People tend to value things they physically own over digital versions, apparently.

It’s not as though this is an irrational feeling, though. I have books on my shelf that are well over a century old, while there’s no guarantee that the systems, programs and ‘cloud’ that is where we keep digital media will even exist in a coupe of decades.

From the linked article:

There’s no guarantee that those books on your shelves will continue to be there in a couple of decades—they could be lost to fire, or flood, or theft. But you feel, rightly or wrongly, that you have more control over whether they will.

Certain features of physical books - charts, maps, large scale artwork - don’t transfer well to the digital format.
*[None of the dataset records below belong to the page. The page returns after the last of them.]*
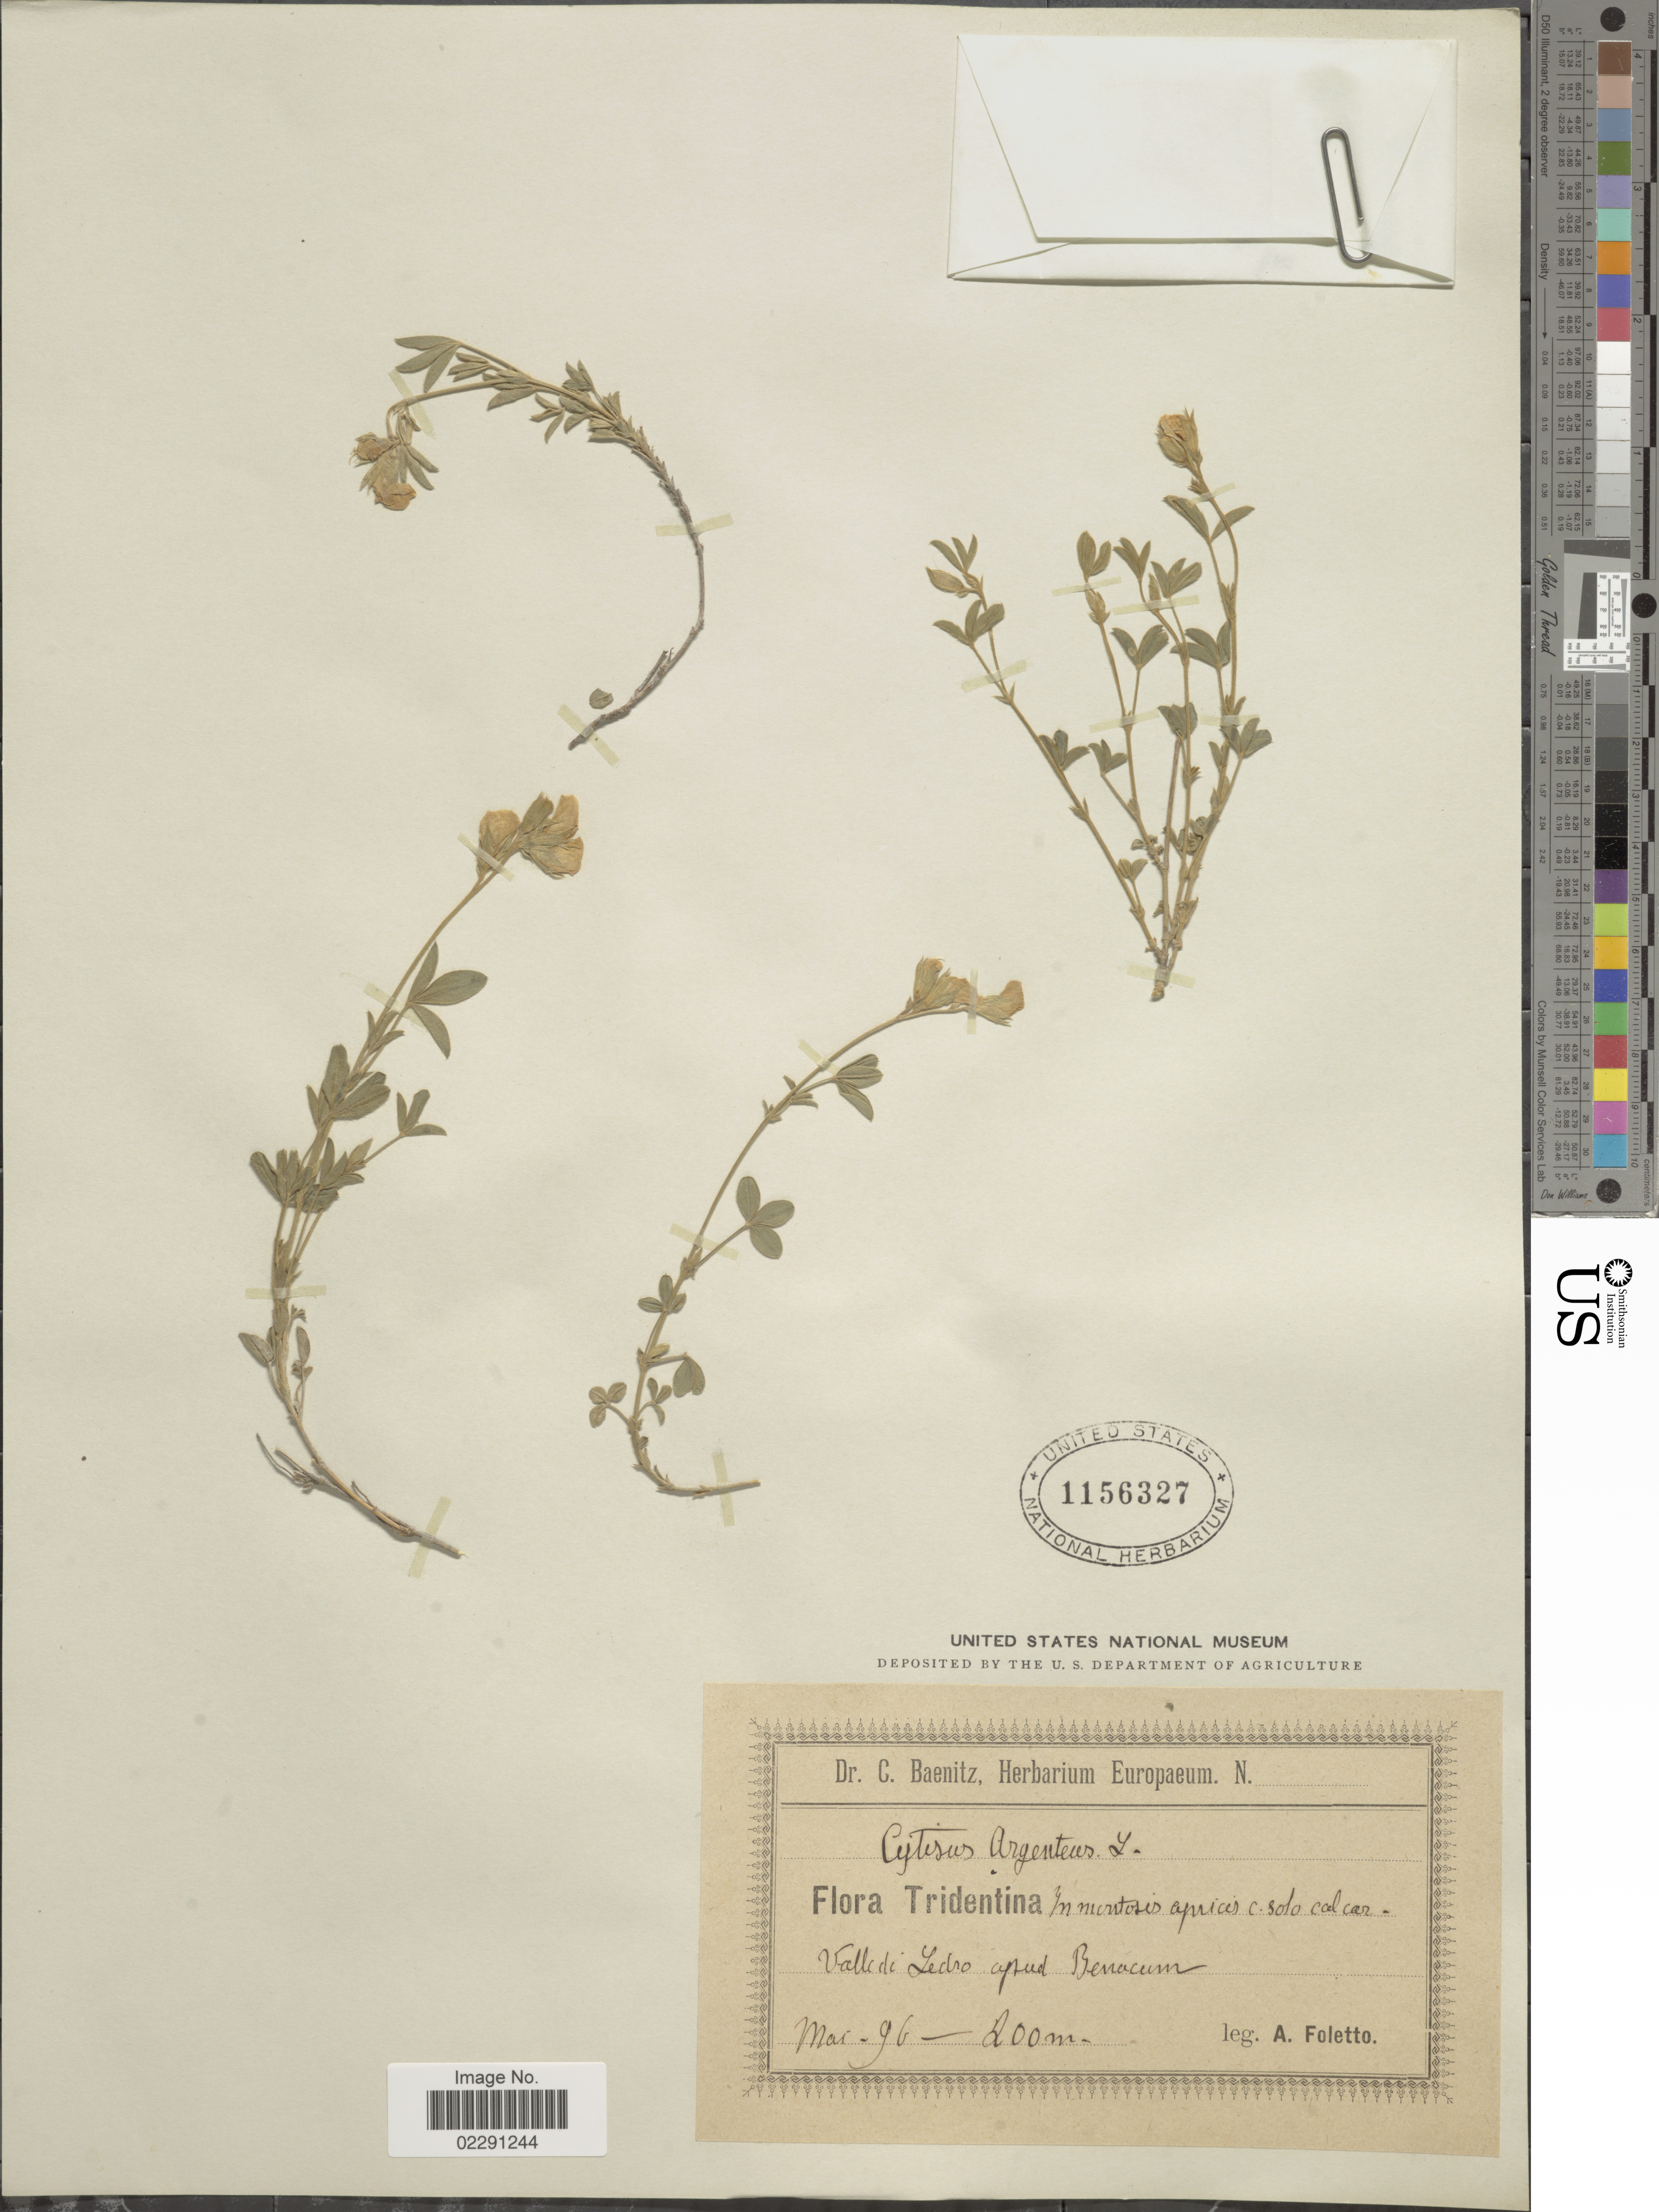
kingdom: Plantae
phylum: Tracheophyta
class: Magnoliopsida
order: Fabales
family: Fabaceae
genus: Argyrolobium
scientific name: Argyrolobium zanonii subsp. zanonii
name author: (Turra) P.W. Ball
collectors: A. Foletto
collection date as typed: Transcribed d/m/y: /3/96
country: Italy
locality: Tridentina, in montosis aprices c. solo calcar-Valle di Ledro aprud Berracum. [interpreted]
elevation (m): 200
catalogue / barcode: US 1156327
I used a 220 gram Sony PRS-300 for a year before buying the 155-gram Sony PRS-350 when it came out. Instantly, the feather-lite 300 that I had loved for a year felt like a brick in my hands and it was now intolerable. So there is a different aesthetic about “holding some weight in your hands”–I despise it.

(I considered the 350 to be nearly perfect, and used it for 5 years before the USB port broke. Now, I read on a cell phone, but I hope someday to get a good used 350.)

That makes sense – but, really, I think you’re exaggerating the likelihood of losing books to fire/flood/theft (really? theft? unless you have the equivalent of a Guttenberg Bible…) compared to the near certainty that file format/hardware changes will occur.

All of us have lived through Betamax/VHS/laserdiscs/DVDs/BlueRay and others.

OTOH, we’ve also seen clever programmers turning out programs so we can continue to play our ‘ancient’ Atari games on the latest computers.

So. There must be hundreds of millions of copies of books in .mobi format out there already. If Kindles vanished from the Earth tomorrow, I’m sure some book-loving programmer will write a convertor so we can turn our orphanned book files into .NewEFormat or whatever the new systems will use.
Also, speaking just for myself, well, I have seven bookcases in just the room I’m sitting in right now.

One shelf of one of them holds my ‘favorites’, the only books I have ever read two or more times. The rest of that bookcase holds books I haven’t read yet. They looked interesting enough to buy, but somehow never made it to the top of pile that lives eternally on my bedside table and eventually got shuffled over to the bookcase as other ‘ooh, looks good’ books arrived. Now those are my ‘security’ books: if I ever get trapped in the house for an extended time by snow or flood or whatever, and the power goes out and my kindle runs out of juice, well, I’m still supplied with both BOOKS I LOVE and NEW TO ME reading matter. :wink:

Which leaves the other six bookcases. Which might as well be that wallpaper you can buy that looks like walls of built-in bookcases.

Actually, that would be better: it wouldn’t need to be dusted periodically.

The “universal” format for ebooks (which Amazon ignores because they want to lock people in to their system) is the EPUB. The EPUB is a .ZIP file of HTML pages with the .ZIP extension switched to .EPUB. I think that ZIP and HTML will continue to stick around for a while.

I used to think this until I got a Kindle e-Ink reader. That to me blows away any book, and I read everything I can that way. I’m lucky my library has a huge selection.